Online cattle market hits uncharted highs

THE cattle market has gone from strength to strength in February on AuctionsPlus according to Tom Rookyard.

Prices along with the number of head offered have shot up to record levels, with a top of 668c/kg for light steer calves and a top of 686c/kg for heifer calves.

Mr Rookyard said during February AuctionsPlus offered 64,000 cattle including reoffers. There was a record of 23,677 head offered on February 28.

"Southern and Western Queensland, and the Riverina were the top listing regions, offering 7800, 6400 and 6000 head each," he said.

Feeder and backgrounder steers and unjoined heifers continue to be offered in droves which is meeting strong buyer demand with a 93 per cent clearance rate for the weaner and yearling sale, up 3pc on January.

He said there was 12,000 joined and PTIC heifers and cows with calves offered in February, with the eastern states sales achieving a 68pc clearance rate.
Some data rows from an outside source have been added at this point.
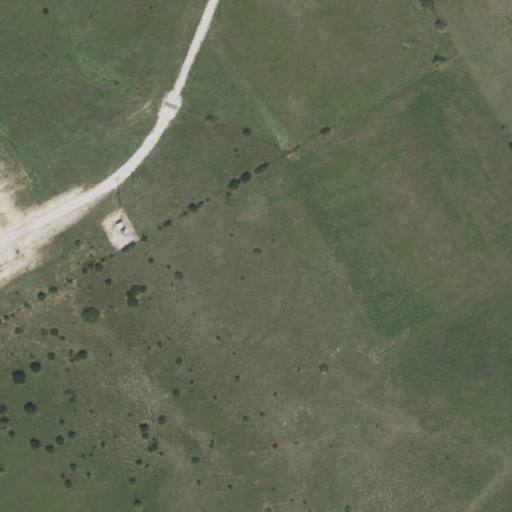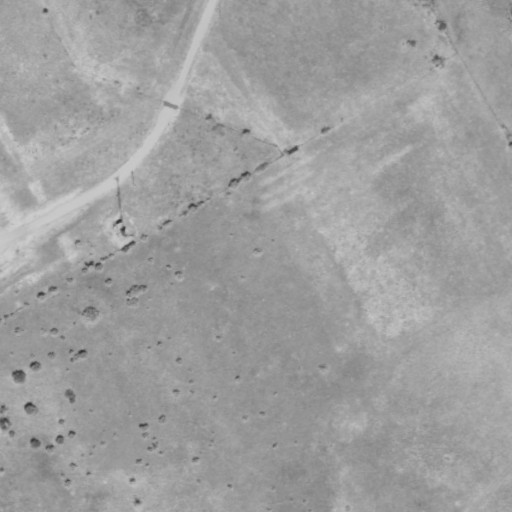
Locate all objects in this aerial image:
road: (137, 149)
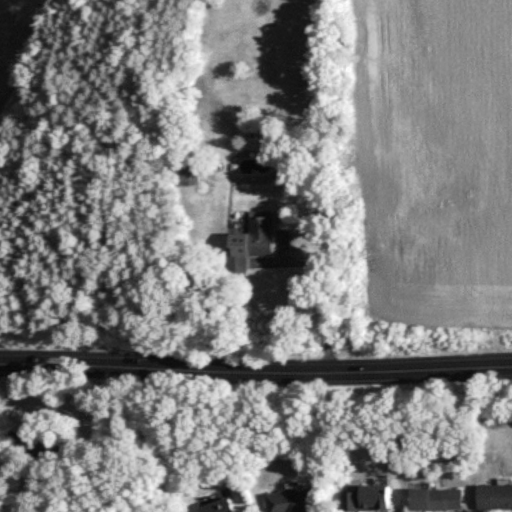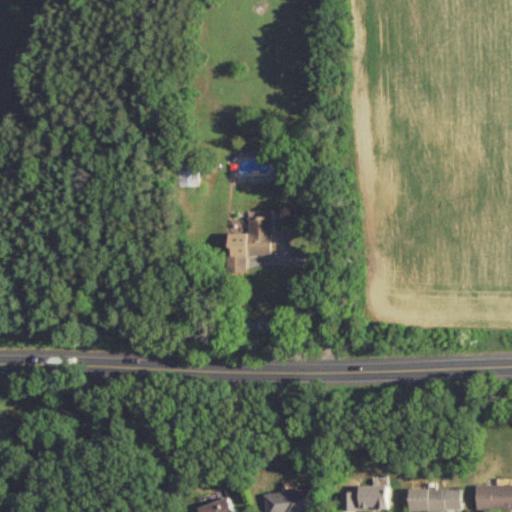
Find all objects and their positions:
building: (252, 241)
road: (325, 289)
road: (256, 361)
building: (494, 495)
building: (367, 497)
building: (437, 498)
building: (291, 500)
building: (221, 505)
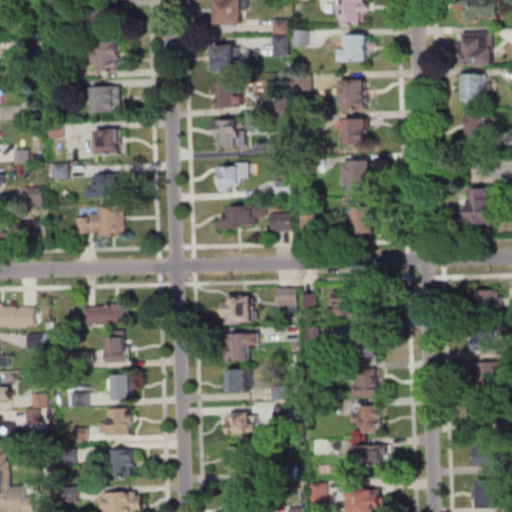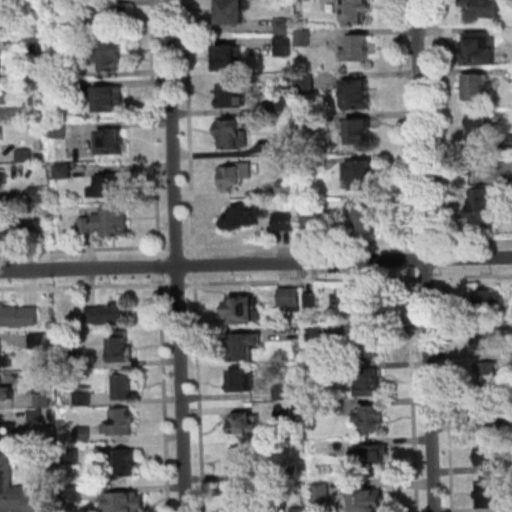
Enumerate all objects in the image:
building: (1, 0)
building: (309, 0)
building: (59, 5)
building: (483, 9)
building: (481, 10)
building: (232, 11)
building: (234, 11)
building: (356, 11)
building: (358, 11)
building: (107, 18)
building: (285, 27)
building: (305, 38)
building: (282, 45)
building: (285, 47)
building: (358, 47)
building: (478, 47)
building: (359, 49)
building: (34, 50)
building: (481, 50)
building: (106, 54)
building: (110, 56)
building: (228, 56)
building: (0, 58)
building: (229, 59)
building: (1, 67)
building: (66, 72)
building: (307, 84)
building: (57, 88)
building: (476, 89)
building: (480, 90)
building: (233, 93)
building: (356, 93)
building: (359, 95)
building: (234, 96)
building: (109, 97)
building: (112, 100)
building: (285, 107)
building: (33, 111)
building: (308, 124)
road: (439, 125)
building: (479, 127)
building: (483, 129)
building: (61, 130)
building: (358, 130)
building: (233, 133)
building: (363, 134)
building: (235, 135)
building: (111, 141)
building: (114, 143)
building: (282, 143)
building: (285, 145)
building: (26, 157)
building: (66, 171)
building: (360, 172)
building: (234, 173)
building: (237, 176)
building: (364, 176)
building: (2, 183)
building: (3, 183)
building: (107, 184)
building: (286, 187)
building: (110, 188)
building: (289, 188)
building: (39, 195)
building: (482, 205)
building: (484, 208)
building: (244, 216)
building: (245, 217)
building: (365, 219)
building: (105, 221)
building: (284, 221)
building: (368, 221)
building: (113, 222)
building: (287, 223)
building: (312, 223)
building: (3, 225)
building: (87, 225)
building: (2, 227)
building: (24, 230)
road: (472, 240)
road: (429, 241)
road: (178, 255)
road: (426, 255)
road: (444, 258)
road: (256, 264)
road: (162, 270)
road: (473, 276)
road: (430, 278)
road: (175, 285)
road: (86, 286)
building: (289, 296)
building: (490, 299)
building: (292, 300)
building: (311, 300)
building: (313, 302)
building: (355, 302)
building: (489, 303)
building: (363, 305)
building: (242, 307)
building: (245, 312)
building: (109, 313)
building: (17, 314)
building: (112, 315)
building: (19, 317)
building: (316, 335)
building: (486, 338)
building: (368, 341)
building: (489, 341)
building: (40, 342)
building: (243, 344)
building: (370, 345)
building: (246, 347)
building: (120, 348)
building: (122, 352)
building: (2, 353)
building: (5, 359)
building: (74, 360)
building: (318, 372)
building: (491, 372)
building: (493, 376)
building: (241, 379)
building: (368, 380)
building: (243, 382)
building: (369, 382)
building: (124, 385)
building: (126, 387)
road: (450, 388)
building: (6, 392)
road: (166, 392)
building: (7, 393)
building: (284, 393)
building: (80, 398)
building: (83, 399)
building: (45, 402)
building: (39, 405)
building: (321, 407)
building: (493, 411)
building: (285, 413)
building: (493, 414)
building: (37, 417)
building: (369, 417)
building: (372, 420)
building: (119, 421)
building: (242, 421)
building: (121, 423)
building: (247, 425)
building: (6, 428)
building: (9, 432)
building: (84, 434)
building: (371, 454)
building: (74, 457)
building: (373, 458)
building: (495, 458)
building: (492, 459)
building: (243, 460)
building: (125, 461)
building: (246, 461)
building: (126, 463)
building: (292, 474)
building: (13, 489)
building: (13, 490)
building: (320, 490)
building: (493, 492)
building: (323, 493)
building: (497, 494)
building: (74, 496)
building: (368, 499)
building: (244, 500)
building: (124, 501)
building: (370, 501)
building: (127, 503)
building: (246, 503)
building: (298, 509)
building: (301, 510)
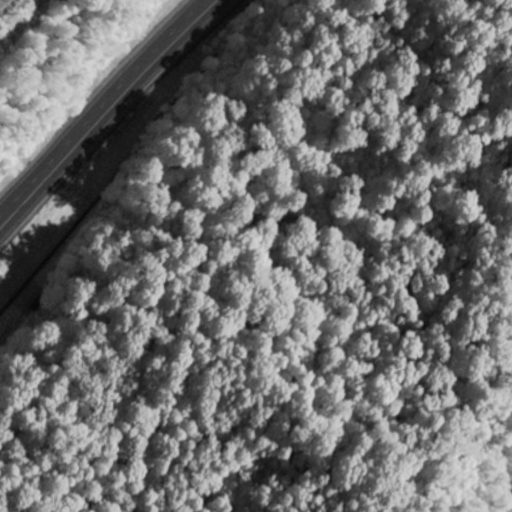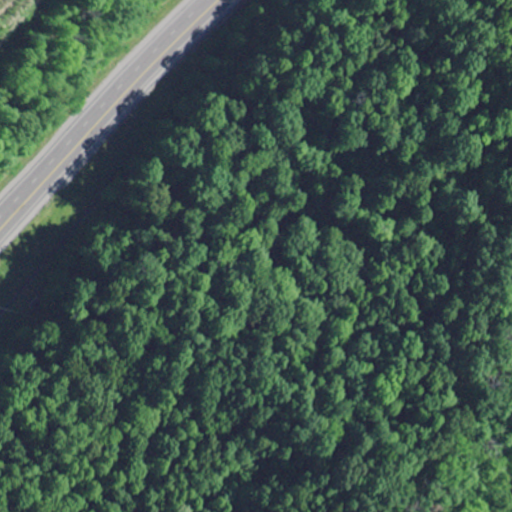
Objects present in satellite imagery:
road: (109, 113)
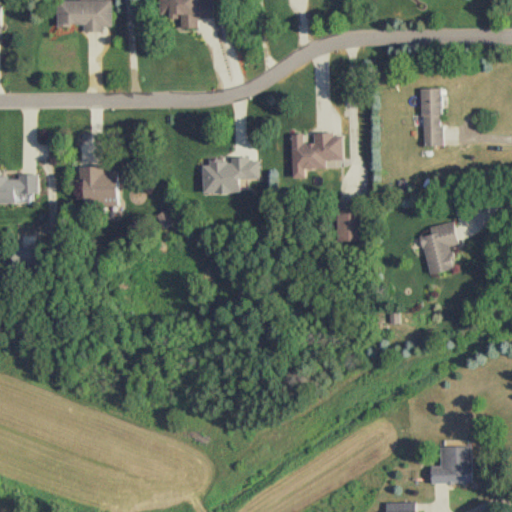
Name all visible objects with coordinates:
building: (187, 11)
building: (85, 14)
building: (0, 24)
road: (136, 49)
road: (259, 83)
building: (433, 118)
building: (315, 152)
building: (228, 174)
building: (17, 187)
building: (99, 187)
building: (347, 214)
building: (440, 247)
building: (24, 260)
building: (454, 465)
road: (491, 503)
building: (400, 507)
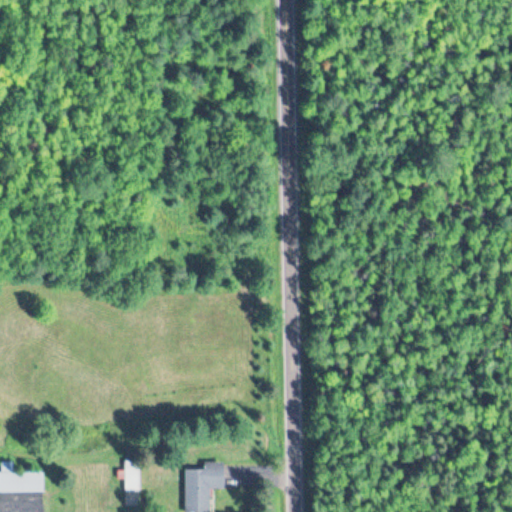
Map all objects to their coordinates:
road: (298, 256)
building: (21, 482)
building: (132, 482)
building: (203, 485)
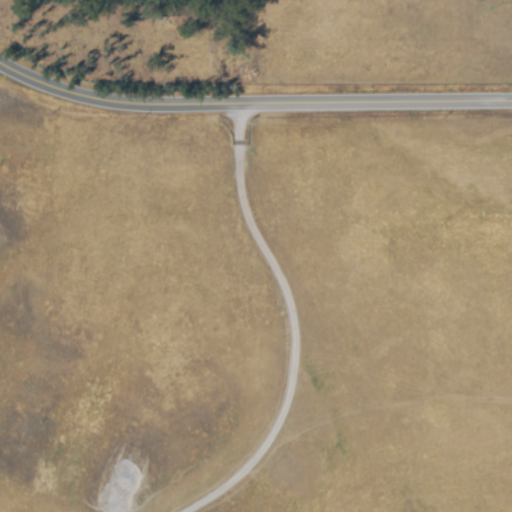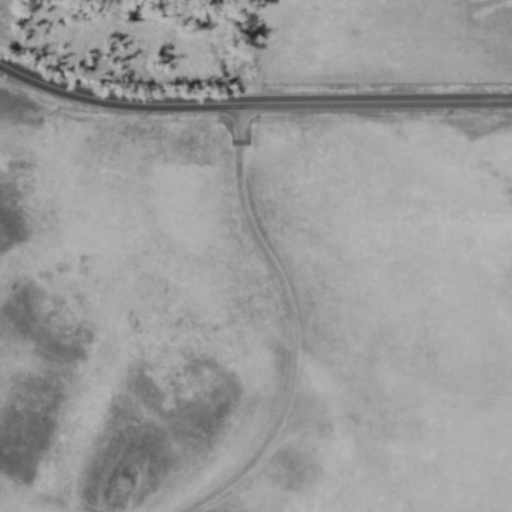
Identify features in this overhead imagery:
road: (250, 107)
road: (293, 328)
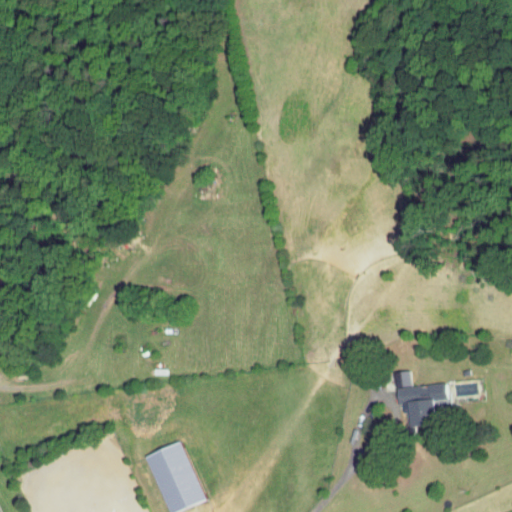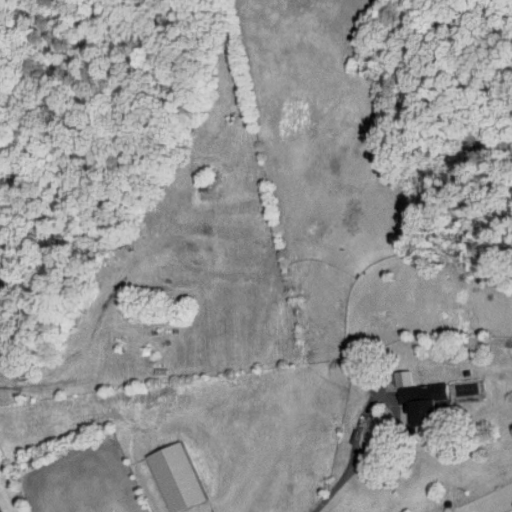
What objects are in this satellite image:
road: (36, 233)
building: (430, 397)
road: (351, 456)
building: (176, 477)
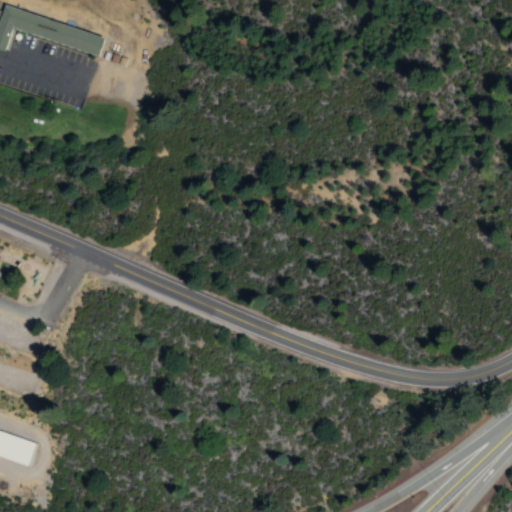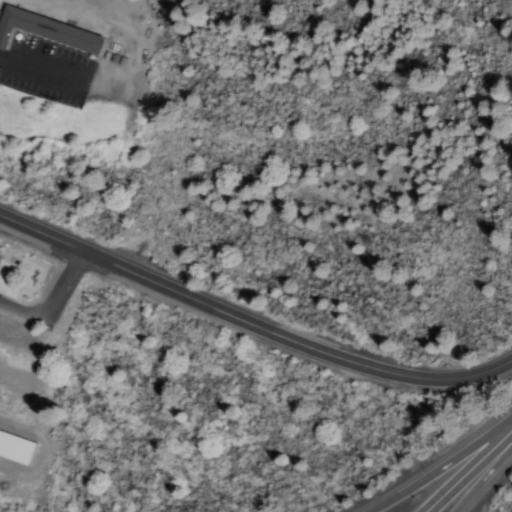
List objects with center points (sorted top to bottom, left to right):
building: (46, 31)
building: (49, 31)
parking lot: (45, 68)
road: (40, 69)
road: (250, 322)
building: (15, 448)
road: (441, 469)
road: (472, 472)
road: (487, 482)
On the buying front the Northern Tablelands have been overtaken by southern Qld buyers as the "top dog".

"Southern Qld bought more than 11,000 steers and unjoined heifers for the month. Southern Qld feedlots have been dominant in the feeder stock purchasing, and proved that distance is no issue buying cattle from as far south as Port Fairy, Vic, Tocumwal, and Longwood, Vic," he said.

"Rain in northern NSW has spurred producers to look at restocking, buying more than 3100 joined females and cows with calves.

"PTIC heifers averaged $1758, up $240, and PTIC cows averaging $1711, up $154 on January.

"The North West Slopes and Plain topped the purchasing of light steer and heifer calves under 220kg; sourcing 2400 head for the month, but was closely followed by southern Qld."